**Goal of the exercise:** Where the records below reach the line containing "Marmato Digital", start transcribing, and end with the line containing "engagement engines.", exactly and with nothing else added.

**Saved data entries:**
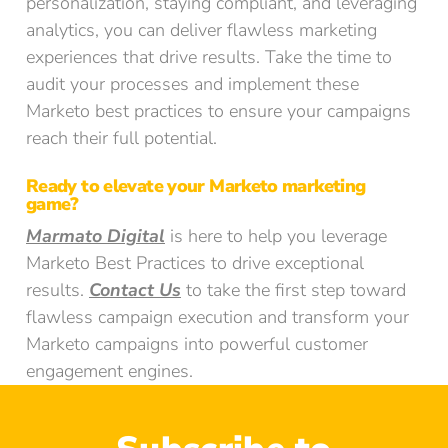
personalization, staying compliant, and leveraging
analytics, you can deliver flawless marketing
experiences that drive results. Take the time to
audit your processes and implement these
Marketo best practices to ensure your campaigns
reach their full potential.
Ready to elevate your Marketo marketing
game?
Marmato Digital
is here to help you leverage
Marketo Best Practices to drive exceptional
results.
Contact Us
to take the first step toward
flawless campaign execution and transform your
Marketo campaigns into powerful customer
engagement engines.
* * *
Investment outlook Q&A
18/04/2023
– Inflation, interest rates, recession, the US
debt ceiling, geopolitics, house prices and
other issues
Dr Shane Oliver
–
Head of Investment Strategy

**Response to this task:**
Marmato Digital
is here to help you leverage
Marketo Best Practices to drive exceptional
results.
Contact Us
to take the first step toward
flawless campaign execution and transform your
Marketo campaigns into powerful customer
engagement engines.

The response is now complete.